This series has mostly centered around live performance. This week, however, I’d like to feature the preview for Katché’s upcoming fourth album Manu Katché, to be released October 30th in the US. Once again, he’s teaming up with the master: Manfred Eicher. It appears that this album picks up where 2010’s Third Round – my favorite of his albums – left off. Assuming “Slowing The Tides” is an indication of what the rest of the album may be like, I think it’s time to place my pre-order…

Katché is once again joined by saxophonist Tore Brunborg (THANK YOU!), and rounding out the band are trumpeter Nils Petter Molvær and keyboardist Jim Watson.



MTH-V: Manu Katché live

I’ve been wanting to start occasionally posting videos for a couple months but have held off. I wanted there to be some consistency – perhaps making them a semi-regular aspect of this blog – and also for the posts to be relatively informative. I didn’t want to simply post a YouTube link with some exclamation points, but rather offer some brief context and/or history as to why I selected it/them. (Somewhat akin to the “New Listen” series.) Nothing lengthy, but more than just a link.

Attempting consistency, I’ve chosen a video by Manu Katché Group as the debut post. (Regularly readers may know that Manu Katché’s Third Round was the debut “New Listen” post a little over a year ago.)

Manu Katché – drums
Tore Brunborg – saxophones
Mathias Eick – trumpet
Jason Rebello – piano
Jerome Regard – bass

“Miles Away”

I really wish I could’ve been fortunate enough to have seen this particular lineup on this (European) tour! A number of ECM staples, especially Katché and Eick, and a saxophonist I’ve become quite taken with over the last 13 months, Tore Brunborg. (He’s featured on Third Round, and is also on Eick’s latest album.) The whole concert largely features material from Neighbourhood and Playground, and this particular clip includes one tune from each album. (The whole concert, divided into 6 clips, is available for viewing, but this particular clip is by far my favorite. I’ve seen/listened to it probably over 150 times over the last few months…)

**Data extract**
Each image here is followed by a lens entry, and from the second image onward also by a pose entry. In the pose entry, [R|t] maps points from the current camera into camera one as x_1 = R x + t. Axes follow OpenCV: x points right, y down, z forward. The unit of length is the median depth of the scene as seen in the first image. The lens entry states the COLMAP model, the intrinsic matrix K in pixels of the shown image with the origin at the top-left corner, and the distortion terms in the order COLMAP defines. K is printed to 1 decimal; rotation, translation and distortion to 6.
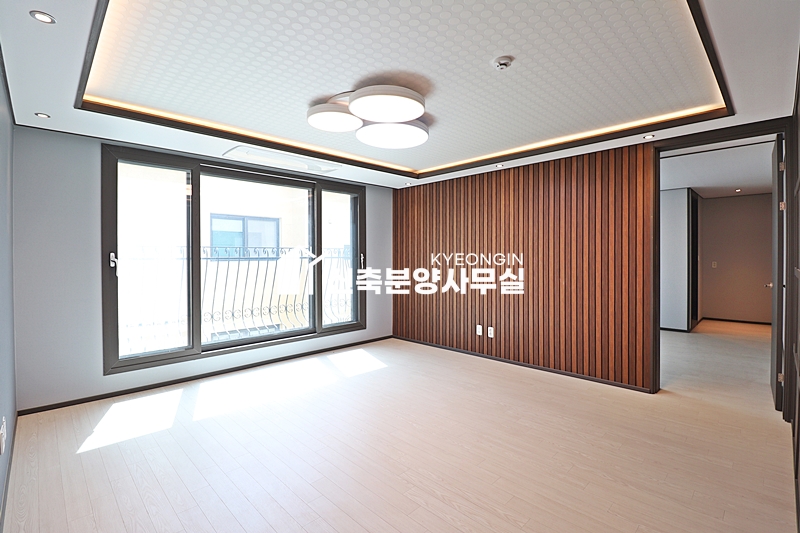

**Required work**
(a) Answer the following questions using the blog excerpt.
(i) On what date is Katché's fourth album to be released in the US?
(ii) Who plays keyboards on that album?
(iii) Who is listed on trumpet in the live lineup?
(b) Reproduce the part of the blog excerpt between "Katché is once" and "just a link.", inclusive.

**Results of the exercise**
(a)
(i) October 30th
(ii) Jim Watson
(iii) Mathias Eick

(b)
Katché is once again joined by saxophonist Tore Brunborg (THANK YOU!), and rounding out the band are trumpeter Nils Petter Molvær and keyboardist Jim Watson.



MTH-V: Manu Katché live

I’ve been wanting to start occasionally posting videos for a couple months but have held off. I wanted there to be some consistency – perhaps making them a semi-regular aspect of this blog – and also for the posts to be relatively informative. I didn’t want to simply post a YouTube link with some exclamation points, but rather offer some brief context and/or history as to why I selected it/them. (Somewhat akin to the “New Listen” series.) Nothing lengthy, but more than just a link.